*** Opening of EXTRACTED INFORMATION ***
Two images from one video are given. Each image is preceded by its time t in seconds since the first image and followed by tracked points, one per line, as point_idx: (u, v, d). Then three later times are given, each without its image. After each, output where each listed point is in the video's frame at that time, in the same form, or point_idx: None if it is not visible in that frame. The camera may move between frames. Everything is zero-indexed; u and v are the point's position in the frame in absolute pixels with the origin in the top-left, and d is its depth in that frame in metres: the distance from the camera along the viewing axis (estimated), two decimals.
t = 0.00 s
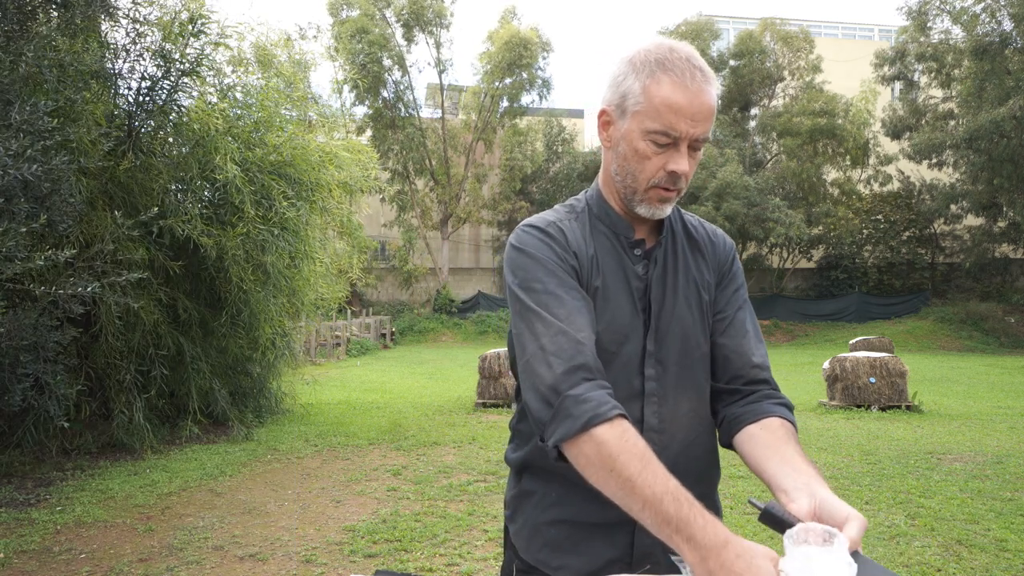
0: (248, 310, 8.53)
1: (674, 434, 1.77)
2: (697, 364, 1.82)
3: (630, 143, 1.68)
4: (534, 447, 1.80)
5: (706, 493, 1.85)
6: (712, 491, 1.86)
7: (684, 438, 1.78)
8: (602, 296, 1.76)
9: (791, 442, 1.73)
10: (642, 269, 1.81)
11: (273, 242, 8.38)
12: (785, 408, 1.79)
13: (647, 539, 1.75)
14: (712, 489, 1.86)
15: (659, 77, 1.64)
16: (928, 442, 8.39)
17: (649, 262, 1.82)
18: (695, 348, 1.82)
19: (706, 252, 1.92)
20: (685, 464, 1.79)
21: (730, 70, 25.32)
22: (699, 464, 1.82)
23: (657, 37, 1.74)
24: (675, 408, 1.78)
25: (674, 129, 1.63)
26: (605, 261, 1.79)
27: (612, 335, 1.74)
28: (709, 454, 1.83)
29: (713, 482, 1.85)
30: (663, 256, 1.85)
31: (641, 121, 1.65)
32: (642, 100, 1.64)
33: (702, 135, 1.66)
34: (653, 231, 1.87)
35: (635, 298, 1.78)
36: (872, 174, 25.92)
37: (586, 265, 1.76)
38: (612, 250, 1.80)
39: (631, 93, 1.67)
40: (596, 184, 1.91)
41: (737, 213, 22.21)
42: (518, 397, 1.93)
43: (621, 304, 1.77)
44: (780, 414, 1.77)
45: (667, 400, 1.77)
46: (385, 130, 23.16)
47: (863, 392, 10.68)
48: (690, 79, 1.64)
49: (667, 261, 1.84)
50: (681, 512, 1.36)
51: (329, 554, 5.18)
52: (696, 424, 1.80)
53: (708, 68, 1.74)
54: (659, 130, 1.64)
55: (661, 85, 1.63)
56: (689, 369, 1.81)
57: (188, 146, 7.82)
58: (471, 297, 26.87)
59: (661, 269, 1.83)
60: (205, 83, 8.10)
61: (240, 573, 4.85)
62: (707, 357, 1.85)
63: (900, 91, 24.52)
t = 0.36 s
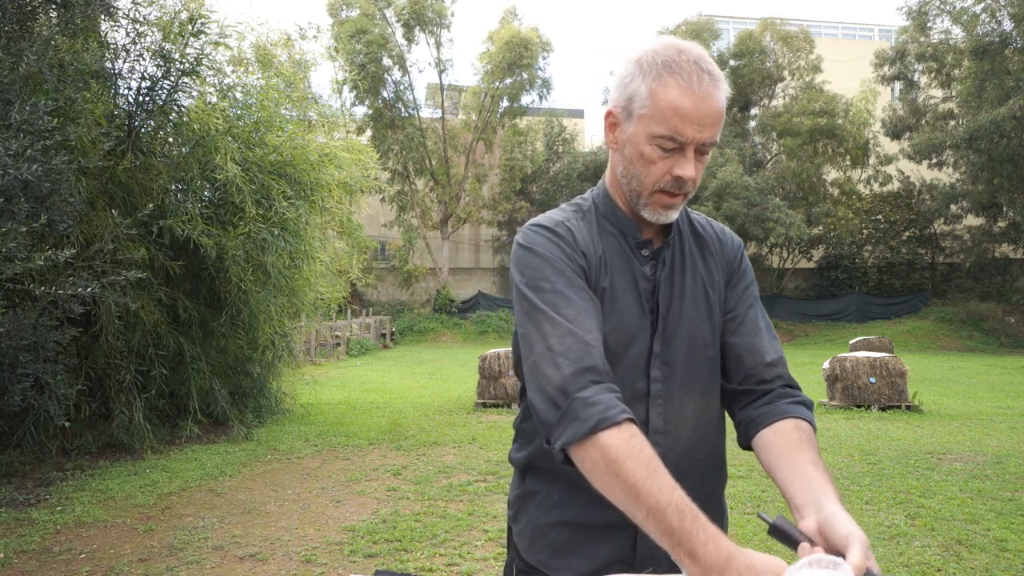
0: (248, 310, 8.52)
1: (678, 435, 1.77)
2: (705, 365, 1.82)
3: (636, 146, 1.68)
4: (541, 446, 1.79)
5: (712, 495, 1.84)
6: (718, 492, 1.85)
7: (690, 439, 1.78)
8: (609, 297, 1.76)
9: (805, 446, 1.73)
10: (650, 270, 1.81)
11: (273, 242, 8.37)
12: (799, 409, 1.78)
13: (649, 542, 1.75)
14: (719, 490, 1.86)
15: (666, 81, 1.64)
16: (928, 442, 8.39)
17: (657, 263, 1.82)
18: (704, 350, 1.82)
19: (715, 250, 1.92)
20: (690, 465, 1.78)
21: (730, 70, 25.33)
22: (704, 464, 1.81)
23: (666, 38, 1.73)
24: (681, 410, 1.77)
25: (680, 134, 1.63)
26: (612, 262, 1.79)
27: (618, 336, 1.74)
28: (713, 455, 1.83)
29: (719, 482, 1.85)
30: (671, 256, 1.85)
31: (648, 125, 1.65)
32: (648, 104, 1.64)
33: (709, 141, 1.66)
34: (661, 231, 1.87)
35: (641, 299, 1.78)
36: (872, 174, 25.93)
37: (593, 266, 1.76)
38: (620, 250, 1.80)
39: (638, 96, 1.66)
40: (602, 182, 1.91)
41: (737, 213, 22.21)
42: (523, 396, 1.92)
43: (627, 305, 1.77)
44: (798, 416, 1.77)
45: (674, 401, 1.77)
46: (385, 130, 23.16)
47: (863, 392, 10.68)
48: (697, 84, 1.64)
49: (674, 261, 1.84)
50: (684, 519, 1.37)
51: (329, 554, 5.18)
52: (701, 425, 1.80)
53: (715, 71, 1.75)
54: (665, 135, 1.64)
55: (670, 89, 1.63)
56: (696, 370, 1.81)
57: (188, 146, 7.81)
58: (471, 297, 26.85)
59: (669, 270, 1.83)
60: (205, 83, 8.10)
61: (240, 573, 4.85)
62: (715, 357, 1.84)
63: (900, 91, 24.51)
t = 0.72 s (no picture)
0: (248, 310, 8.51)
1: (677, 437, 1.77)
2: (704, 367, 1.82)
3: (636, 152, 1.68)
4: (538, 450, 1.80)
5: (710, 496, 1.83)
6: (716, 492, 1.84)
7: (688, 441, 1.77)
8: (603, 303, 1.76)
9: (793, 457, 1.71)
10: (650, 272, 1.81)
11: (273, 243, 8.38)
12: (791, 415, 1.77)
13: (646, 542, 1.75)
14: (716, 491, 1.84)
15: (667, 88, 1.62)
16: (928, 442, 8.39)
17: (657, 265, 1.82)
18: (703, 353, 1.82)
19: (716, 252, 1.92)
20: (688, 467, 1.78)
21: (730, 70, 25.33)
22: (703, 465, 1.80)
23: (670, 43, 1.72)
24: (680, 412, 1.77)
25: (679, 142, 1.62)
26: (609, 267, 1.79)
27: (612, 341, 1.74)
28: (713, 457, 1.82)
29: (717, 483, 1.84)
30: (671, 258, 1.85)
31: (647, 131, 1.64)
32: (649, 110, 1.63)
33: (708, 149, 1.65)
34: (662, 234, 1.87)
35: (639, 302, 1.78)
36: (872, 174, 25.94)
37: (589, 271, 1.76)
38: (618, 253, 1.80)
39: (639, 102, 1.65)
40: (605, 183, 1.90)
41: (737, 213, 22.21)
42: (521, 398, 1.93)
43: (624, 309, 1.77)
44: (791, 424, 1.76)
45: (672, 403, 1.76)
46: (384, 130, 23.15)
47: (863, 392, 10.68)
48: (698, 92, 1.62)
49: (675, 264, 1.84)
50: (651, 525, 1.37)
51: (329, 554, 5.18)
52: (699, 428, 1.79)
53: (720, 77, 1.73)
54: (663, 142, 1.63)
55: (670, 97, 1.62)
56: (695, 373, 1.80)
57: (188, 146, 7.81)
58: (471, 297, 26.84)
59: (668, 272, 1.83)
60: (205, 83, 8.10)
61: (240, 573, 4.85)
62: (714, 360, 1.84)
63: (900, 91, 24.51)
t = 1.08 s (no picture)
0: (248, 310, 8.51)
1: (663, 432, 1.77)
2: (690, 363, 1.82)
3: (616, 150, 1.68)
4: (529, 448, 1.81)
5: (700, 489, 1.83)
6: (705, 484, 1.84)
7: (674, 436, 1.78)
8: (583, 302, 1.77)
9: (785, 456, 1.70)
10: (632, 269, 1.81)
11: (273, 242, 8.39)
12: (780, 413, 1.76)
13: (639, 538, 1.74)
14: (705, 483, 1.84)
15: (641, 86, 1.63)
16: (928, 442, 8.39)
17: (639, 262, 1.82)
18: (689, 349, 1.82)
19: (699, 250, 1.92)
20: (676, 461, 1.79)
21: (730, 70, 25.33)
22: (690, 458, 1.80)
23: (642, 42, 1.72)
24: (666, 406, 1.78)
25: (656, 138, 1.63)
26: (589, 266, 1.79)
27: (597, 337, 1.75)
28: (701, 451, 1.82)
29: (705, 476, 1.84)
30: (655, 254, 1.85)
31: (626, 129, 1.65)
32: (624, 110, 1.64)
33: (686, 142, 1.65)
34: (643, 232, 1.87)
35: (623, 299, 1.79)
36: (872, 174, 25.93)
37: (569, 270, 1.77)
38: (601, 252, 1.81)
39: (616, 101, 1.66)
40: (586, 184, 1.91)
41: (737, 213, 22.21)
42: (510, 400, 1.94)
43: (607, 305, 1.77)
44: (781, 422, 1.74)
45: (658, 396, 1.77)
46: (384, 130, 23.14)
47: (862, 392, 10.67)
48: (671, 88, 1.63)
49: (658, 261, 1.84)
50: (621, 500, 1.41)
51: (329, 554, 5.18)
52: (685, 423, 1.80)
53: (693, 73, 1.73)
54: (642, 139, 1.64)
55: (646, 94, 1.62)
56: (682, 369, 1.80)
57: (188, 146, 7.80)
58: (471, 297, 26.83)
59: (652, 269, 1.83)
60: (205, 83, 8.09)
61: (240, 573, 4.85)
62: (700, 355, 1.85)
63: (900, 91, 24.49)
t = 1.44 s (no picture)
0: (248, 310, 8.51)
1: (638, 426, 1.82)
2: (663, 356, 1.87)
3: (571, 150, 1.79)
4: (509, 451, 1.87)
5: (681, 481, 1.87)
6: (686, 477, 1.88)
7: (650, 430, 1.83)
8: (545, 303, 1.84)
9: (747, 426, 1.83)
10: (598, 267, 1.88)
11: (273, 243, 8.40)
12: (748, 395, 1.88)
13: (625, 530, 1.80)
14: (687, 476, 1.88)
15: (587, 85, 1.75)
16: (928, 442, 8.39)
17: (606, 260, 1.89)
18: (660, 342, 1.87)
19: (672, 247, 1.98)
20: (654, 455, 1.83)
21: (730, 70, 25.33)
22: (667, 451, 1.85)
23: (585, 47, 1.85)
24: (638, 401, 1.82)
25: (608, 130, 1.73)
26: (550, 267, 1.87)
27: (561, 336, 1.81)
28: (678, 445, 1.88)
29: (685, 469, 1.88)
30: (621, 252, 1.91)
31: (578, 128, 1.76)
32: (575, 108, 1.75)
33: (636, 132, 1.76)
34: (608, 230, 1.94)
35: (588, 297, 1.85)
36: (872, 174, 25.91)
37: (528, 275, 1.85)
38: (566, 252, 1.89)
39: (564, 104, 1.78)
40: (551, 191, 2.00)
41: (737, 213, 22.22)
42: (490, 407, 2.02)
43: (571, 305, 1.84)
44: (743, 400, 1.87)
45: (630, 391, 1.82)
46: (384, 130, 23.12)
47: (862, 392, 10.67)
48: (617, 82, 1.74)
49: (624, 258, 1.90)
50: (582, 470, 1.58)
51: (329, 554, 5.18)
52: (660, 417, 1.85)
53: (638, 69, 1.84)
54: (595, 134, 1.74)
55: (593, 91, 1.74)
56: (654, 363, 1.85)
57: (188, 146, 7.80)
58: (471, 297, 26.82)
*** Close of EXTRACTED INFORMATION ***
- WHAT YOU NEED TO DO
Working from the entries above, reproduce exactly and only the lines beginning with the line that has "7: (684, 438, 1.78)" and ending with the line that has "17: (657, 263, 1.82)"; omit all pictures.

- SOLUTION TO THIS EXERCISE
7: (684, 438, 1.78)
8: (602, 296, 1.76)
9: (791, 442, 1.73)
10: (642, 269, 1.81)
11: (273, 242, 8.38)
12: (785, 408, 1.79)
13: (647, 539, 1.75)
14: (712, 489, 1.86)
15: (659, 77, 1.64)
16: (928, 442, 8.39)
17: (649, 262, 1.82)
18: (695, 348, 1.82)
19: (706, 252, 1.92)
20: (685, 464, 1.79)
21: (730, 70, 25.32)
22: (699, 464, 1.82)
23: (657, 37, 1.74)
24: (675, 408, 1.78)
25: (674, 129, 1.63)
26: (605, 261, 1.79)
27: (612, 335, 1.74)
28: (709, 454, 1.83)
29: (713, 482, 1.85)
30: (663, 256, 1.85)
31: (641, 121, 1.65)
32: (642, 100, 1.64)
33: (702, 135, 1.66)
34: (653, 231, 1.87)
35: (635, 298, 1.78)
36: (872, 174, 25.92)
37: (586, 265, 1.76)
38: (612, 250, 1.80)
39: (631, 93, 1.67)
40: (596, 184, 1.91)
41: (737, 213, 22.21)
42: (518, 397, 1.93)
43: (621, 304, 1.77)
44: (780, 414, 1.77)
45: (667, 400, 1.77)
46: (385, 130, 23.16)
47: (863, 392, 10.68)
48: (690, 79, 1.64)
49: (667, 261, 1.84)
50: (681, 512, 1.36)
51: (329, 554, 5.18)
52: (696, 424, 1.80)
53: (708, 68, 1.74)
54: (659, 130, 1.64)
55: (661, 85, 1.63)
56: (689, 369, 1.81)
57: (188, 146, 7.82)
58: (471, 297, 26.87)
59: (661, 269, 1.83)
60: (205, 83, 8.10)
61: (240, 573, 4.85)
62: (707, 357, 1.85)
63: (900, 91, 24.52)
t = 0.36 s
0: (248, 310, 8.52)
1: (678, 435, 1.77)
2: (705, 365, 1.82)
3: (636, 146, 1.68)
4: (541, 446, 1.79)
5: (712, 495, 1.84)
6: (718, 492, 1.85)
7: (690, 439, 1.78)
8: (609, 297, 1.76)
9: (805, 446, 1.73)
10: (650, 270, 1.81)
11: (273, 242, 8.37)
12: (799, 409, 1.78)
13: (649, 542, 1.75)
14: (719, 490, 1.86)
15: (666, 81, 1.64)
16: (928, 442, 8.39)
17: (657, 263, 1.82)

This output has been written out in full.